- SUPPLIED RECORDS -
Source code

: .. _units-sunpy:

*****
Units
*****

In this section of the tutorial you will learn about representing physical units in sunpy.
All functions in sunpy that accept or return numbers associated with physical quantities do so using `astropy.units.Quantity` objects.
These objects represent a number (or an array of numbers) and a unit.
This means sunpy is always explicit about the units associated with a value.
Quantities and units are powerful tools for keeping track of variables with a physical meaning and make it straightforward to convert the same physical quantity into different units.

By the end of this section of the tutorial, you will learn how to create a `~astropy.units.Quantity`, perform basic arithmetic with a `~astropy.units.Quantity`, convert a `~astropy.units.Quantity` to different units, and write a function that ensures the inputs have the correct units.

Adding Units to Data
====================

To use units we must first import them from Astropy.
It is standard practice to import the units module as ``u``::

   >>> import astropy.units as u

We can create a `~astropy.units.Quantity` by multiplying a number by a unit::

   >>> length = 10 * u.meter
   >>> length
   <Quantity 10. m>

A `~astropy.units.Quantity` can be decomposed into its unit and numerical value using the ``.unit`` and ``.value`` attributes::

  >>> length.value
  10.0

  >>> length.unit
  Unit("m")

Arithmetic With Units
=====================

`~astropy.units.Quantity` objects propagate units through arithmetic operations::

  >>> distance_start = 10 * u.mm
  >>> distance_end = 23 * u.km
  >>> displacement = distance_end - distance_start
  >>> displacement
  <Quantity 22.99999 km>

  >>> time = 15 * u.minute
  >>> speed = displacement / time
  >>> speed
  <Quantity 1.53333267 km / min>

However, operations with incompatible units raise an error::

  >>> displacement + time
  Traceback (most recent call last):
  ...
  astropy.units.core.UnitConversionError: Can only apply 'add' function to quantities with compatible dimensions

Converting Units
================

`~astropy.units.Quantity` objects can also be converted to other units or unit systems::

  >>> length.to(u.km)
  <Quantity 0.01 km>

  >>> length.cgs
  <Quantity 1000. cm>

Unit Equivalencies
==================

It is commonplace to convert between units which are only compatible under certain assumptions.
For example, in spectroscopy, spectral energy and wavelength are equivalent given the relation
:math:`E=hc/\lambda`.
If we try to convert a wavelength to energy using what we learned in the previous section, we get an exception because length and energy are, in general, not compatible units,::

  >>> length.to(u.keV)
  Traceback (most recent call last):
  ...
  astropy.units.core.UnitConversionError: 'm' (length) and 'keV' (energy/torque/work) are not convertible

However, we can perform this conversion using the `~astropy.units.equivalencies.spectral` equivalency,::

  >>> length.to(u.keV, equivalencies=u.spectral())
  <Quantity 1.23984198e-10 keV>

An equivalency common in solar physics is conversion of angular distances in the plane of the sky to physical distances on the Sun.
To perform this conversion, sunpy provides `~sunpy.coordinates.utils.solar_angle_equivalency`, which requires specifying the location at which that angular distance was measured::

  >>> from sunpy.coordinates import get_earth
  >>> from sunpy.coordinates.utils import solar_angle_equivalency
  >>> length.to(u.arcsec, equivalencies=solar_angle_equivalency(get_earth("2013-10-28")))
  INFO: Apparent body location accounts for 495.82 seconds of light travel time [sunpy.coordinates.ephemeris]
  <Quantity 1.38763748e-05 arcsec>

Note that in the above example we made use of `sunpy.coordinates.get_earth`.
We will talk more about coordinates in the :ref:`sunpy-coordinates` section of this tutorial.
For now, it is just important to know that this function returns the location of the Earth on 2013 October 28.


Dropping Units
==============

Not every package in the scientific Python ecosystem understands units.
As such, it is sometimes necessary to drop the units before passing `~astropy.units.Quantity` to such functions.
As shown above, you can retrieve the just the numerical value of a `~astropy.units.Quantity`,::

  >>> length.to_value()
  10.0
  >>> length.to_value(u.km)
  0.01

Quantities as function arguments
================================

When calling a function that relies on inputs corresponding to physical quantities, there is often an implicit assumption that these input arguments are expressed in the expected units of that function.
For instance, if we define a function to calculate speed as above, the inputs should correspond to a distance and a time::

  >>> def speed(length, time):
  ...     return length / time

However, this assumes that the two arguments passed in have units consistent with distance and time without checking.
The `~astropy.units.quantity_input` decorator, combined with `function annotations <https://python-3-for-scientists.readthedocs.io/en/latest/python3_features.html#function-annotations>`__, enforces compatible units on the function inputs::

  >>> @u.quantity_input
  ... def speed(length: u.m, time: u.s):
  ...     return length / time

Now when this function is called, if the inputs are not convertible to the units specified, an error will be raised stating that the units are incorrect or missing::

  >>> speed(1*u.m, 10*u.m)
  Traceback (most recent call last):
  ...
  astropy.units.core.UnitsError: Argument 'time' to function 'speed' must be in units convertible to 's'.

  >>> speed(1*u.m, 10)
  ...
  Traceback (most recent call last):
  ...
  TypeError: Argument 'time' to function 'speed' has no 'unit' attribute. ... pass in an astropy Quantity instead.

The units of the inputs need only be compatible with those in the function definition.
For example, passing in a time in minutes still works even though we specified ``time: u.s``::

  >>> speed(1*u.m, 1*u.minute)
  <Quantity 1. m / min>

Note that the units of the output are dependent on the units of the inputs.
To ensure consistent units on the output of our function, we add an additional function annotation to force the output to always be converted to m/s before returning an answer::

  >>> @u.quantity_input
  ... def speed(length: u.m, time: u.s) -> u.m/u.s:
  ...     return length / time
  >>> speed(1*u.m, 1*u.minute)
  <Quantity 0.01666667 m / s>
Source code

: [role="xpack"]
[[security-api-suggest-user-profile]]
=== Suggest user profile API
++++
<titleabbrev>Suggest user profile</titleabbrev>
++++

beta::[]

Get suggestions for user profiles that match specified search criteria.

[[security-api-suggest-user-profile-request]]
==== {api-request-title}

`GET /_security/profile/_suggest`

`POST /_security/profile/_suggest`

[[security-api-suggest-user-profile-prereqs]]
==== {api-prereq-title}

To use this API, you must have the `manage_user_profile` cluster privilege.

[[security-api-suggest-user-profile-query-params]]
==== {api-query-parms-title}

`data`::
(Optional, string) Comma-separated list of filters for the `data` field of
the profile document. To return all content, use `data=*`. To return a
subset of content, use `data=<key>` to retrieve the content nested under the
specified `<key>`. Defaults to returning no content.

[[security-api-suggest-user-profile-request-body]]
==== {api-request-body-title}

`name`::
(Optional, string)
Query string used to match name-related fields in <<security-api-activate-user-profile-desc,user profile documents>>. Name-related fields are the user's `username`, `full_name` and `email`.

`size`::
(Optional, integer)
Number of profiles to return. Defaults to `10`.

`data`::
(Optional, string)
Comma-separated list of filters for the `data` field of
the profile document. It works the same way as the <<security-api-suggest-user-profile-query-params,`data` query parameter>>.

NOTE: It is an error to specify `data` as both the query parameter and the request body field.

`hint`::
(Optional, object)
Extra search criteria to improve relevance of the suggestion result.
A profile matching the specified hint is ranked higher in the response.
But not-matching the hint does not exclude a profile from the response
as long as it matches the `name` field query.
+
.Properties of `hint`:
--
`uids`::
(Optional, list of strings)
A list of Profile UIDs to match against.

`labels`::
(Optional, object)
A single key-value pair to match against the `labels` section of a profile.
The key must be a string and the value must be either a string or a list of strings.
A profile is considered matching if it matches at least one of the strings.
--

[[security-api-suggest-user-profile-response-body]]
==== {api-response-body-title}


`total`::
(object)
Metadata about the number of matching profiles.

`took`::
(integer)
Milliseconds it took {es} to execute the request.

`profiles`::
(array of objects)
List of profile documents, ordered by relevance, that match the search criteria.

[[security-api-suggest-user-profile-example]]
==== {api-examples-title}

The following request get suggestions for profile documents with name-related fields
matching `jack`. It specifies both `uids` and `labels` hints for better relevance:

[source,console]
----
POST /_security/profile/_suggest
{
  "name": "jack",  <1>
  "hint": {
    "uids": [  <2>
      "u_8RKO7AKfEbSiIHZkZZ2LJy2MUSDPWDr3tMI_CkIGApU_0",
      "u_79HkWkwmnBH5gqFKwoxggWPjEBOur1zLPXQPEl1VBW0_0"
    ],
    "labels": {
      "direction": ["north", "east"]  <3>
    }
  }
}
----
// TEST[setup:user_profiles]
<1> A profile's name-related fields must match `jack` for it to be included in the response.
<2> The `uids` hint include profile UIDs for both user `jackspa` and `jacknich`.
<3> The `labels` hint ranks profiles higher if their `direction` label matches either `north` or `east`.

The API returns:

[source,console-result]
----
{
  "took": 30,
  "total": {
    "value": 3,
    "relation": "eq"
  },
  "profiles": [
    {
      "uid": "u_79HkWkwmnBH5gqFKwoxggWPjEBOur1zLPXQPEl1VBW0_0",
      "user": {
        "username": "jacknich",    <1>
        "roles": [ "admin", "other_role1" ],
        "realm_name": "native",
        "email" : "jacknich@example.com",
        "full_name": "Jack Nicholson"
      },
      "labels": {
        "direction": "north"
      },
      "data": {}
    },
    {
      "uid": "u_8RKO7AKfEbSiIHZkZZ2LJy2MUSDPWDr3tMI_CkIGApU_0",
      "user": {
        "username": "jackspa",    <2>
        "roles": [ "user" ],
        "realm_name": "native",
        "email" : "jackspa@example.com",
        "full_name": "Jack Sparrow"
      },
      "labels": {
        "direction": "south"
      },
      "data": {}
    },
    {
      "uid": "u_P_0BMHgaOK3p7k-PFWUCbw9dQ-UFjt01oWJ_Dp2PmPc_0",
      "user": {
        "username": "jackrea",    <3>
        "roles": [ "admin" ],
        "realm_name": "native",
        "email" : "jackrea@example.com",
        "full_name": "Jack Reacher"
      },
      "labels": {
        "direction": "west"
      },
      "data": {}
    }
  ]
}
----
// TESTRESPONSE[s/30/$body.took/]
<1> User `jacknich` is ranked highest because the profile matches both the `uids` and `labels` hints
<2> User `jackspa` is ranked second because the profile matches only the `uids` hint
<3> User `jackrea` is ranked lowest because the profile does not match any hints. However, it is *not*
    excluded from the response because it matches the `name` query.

- WHAT IS EXPECTED -
Restate word for word the lines in the material above from the one with "[[security-api-suggest-user-profile-request-body]]" to the one with "A single key-value"; both of those lines count, and nothing else does.

- EXERCISE RESULT -
[[security-api-suggest-user-profile-request-body]]
==== {api-request-body-title}

`name`::
(Optional, string)
Query string used to match name-related fields in <<security-api-activate-user-profile-desc,user profile documents>>. Name-related fields are the user's `username`, `full_name` and `email`.

`size`::
(Optional, integer)
Number of profiles to return. Defaults to `10`.

`data`::
(Optional, string)
Comma-separated list of filters for the `data` field of
the profile document. It works the same way as the <<security-api-suggest-user-profile-query-params,`data` query parameter>>.

NOTE: It is an error to specify `data` as both the query parameter and the request body field.

`hint`::
(Optional, object)
Extra search criteria to improve relevance of the suggestion result.
A profile matching the specified hint is ranked higher in the response.
But not-matching the hint does not exclude a profile from the response
as long as it matches the `name` field query.
+
.Properties of `hint`:
--
`uids`::
(Optional, list of strings)
A list of Profile UIDs to match against.

`labels`::
(Optional, object)
A single key-value pair to match against the `labels` section of a profile.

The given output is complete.